Il successore di Sant’Ignazio, dopo aver ricordato che i due sono antichi e generosi benefattori della Chiesa e della Compagnia di Gesù, non entra nel contenuto della loro lettera ma sottolinea di "condividere le preoccupazioni" che essi hanno voluto manifestare direttamente al papa.
La lettera di padre Nicolás, in italiano, è stata resa pubblica in fotocopia. Non invece quella dei coniugi, di cui è stata diffusa solo una traduzione, in un italiano un po' incerto.
Il contenuto della lettera è comunque chiaro. Essa è un duro atto di accusa contro la curia vaticana e la gerarchia cattolica in genere.
I ricchi coniugi Brenninkmeijer denunciano che il denaro giochi un ruolo centrale in diversi uffici della curia, in alcune diocesi europee e nel patriarcato di Gerusalemme.

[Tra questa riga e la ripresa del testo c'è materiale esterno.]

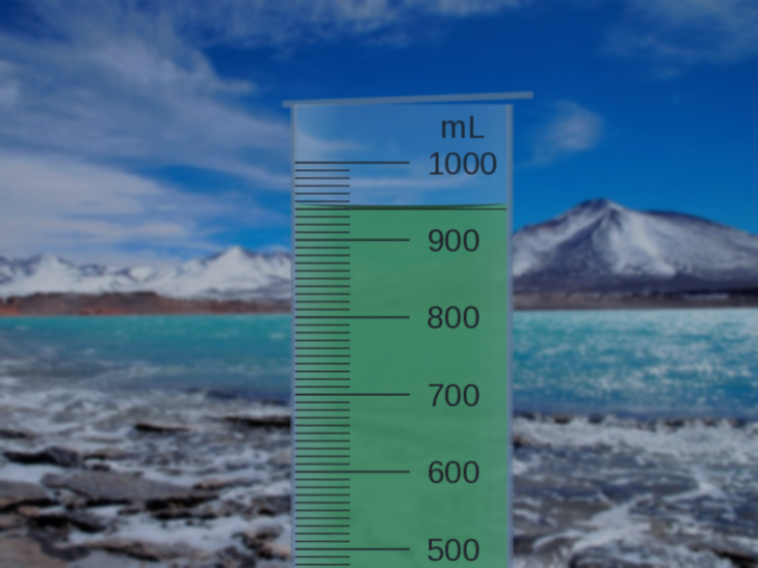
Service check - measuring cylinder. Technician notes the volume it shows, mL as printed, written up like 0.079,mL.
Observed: 940,mL
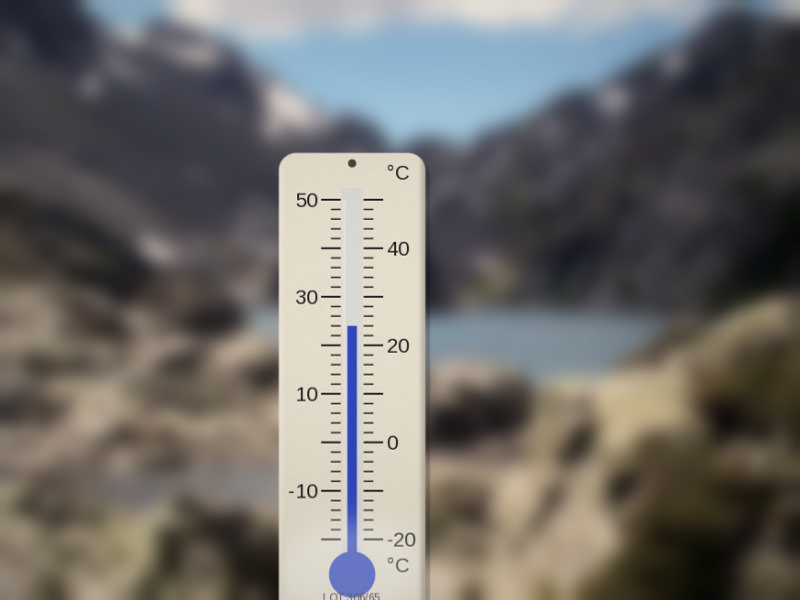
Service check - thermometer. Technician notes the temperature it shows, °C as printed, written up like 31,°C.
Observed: 24,°C
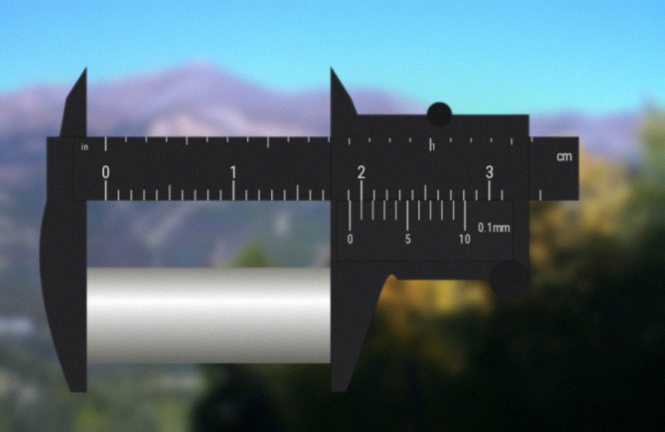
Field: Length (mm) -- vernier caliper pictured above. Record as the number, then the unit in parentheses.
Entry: 19.1 (mm)
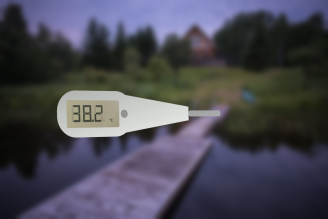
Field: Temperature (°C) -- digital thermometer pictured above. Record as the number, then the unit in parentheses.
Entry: 38.2 (°C)
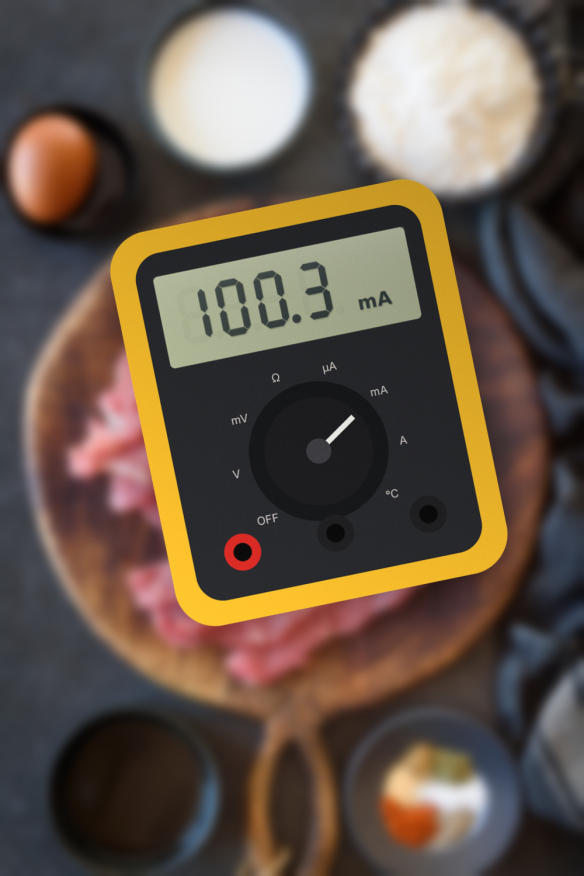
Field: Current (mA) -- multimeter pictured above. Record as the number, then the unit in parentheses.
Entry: 100.3 (mA)
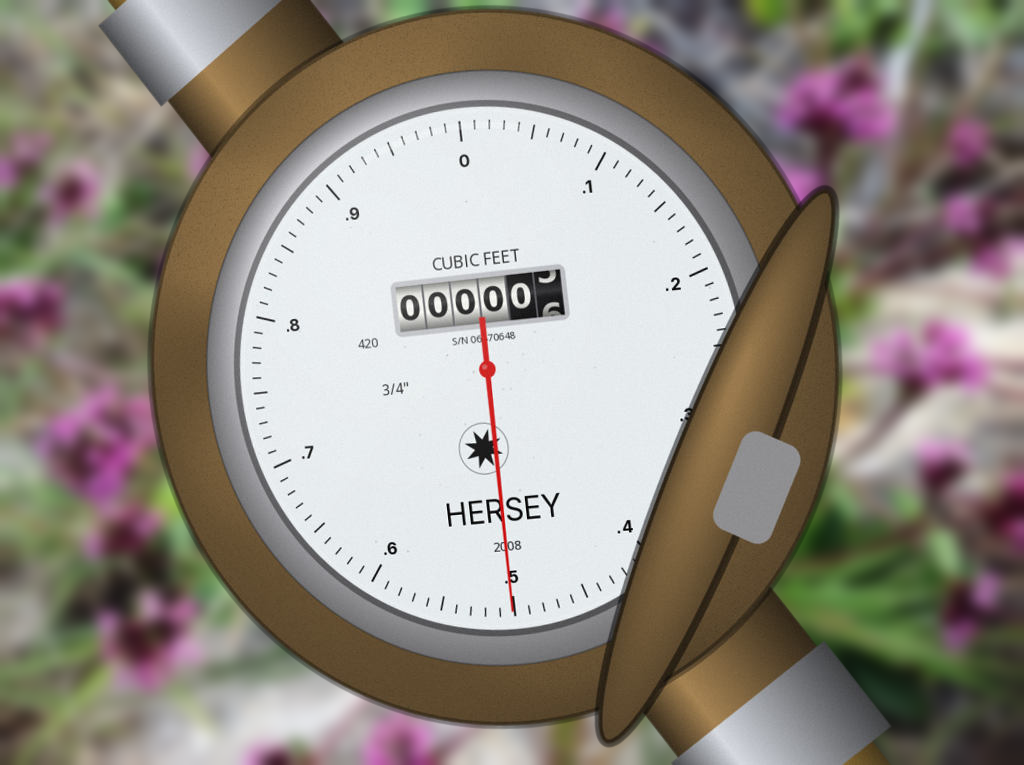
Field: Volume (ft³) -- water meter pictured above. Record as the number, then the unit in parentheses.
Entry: 5.50 (ft³)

Accusano il pontificio consiglio della famiglia di servirsi di collaboratori creduloni e acritici invece di impiegare personaggi che possano e vogliano agire nel senso dell'"aggiornamento" del Vaticano II. Insinuano che nella cerchia più ristretta attorno al papa si sia accumulata in modo visibile e tangibile una quantità considerevole di potere, aggiungendo di possedere prove scritte a sostegno di quanto denunciato.
I Brenninkmeijer non accusano nessuno per nome, tranne in un caso. Dopo aver sostenuto che in Europa aumentano i credenti istruiti che si separano dalla Chiesa gerarchica senza, a loro dire, abbandonare la fede, e dopo aver lamentato la mancanza di pastori "non fondamentalisti" che sappiano guidare il gregge con criteri moderni, i due coniugi manifestano al papa lo scoraggiamento non solo loro ma anche di molti laici, preti, religiosi e vescovi per la nomina del nuovo arcivescovo di Utrecht, Jacobus Eijk.
Questo si è legge nei due documenti. Ma nessuno ha fatto notare ciò che è accaduto poco dopo l’arrivo di queste lettere.
Willem Jacobus Eijk, 59 anni, colto ma "conservatore" sia in campo teologico-liturgico che nel campo della morale, è stato nominato arcivescovo di Utrecht da Benedetto XVI nel dicembre 2007. La lettera di padre Nicolás è pervenuta in Vaticano il 12 dicembre 2011 ed stata, come si legge nella fotocopia diffusa, vista e siglata dal papa il 14 dicembre 2011.
Ebbene, proprio in quei giorni era in fase di completamento la lista dei cardinali da creare nel concistoro poi annunciato il 6 gennaio 2012. E tra i naturali candidati alla porpora c’era proprio monsignor Eijk, dato che Utrecht è una sede di consolidata tradizione cardinalizia e il suo predecessore Adrianus Simonis aveva già compiuto 80 anni.
Il 6 gennaio di quest'anno, infatti, il nome di Eijk è stato incluso tra gli ecclesiastici che nel concistoro del 19 febbraio hanno ricevuto la berretta, diventando così il terzo tra i cardinali più giovani del sacro collegio.
Dunque, le "preoccupazioni" nei suoi confronti espresse dai facoltosi coniugi Brenninkmeijer e sottoscritte dal generale dei gesuiti non sembrano aver scalfito in papa Joseph Ratzinger la convinzione di aver scelto la persona giusta per la guida della più importante diocesi della Chiesa in Olanda. Semmai, sembrano averla rafforzata.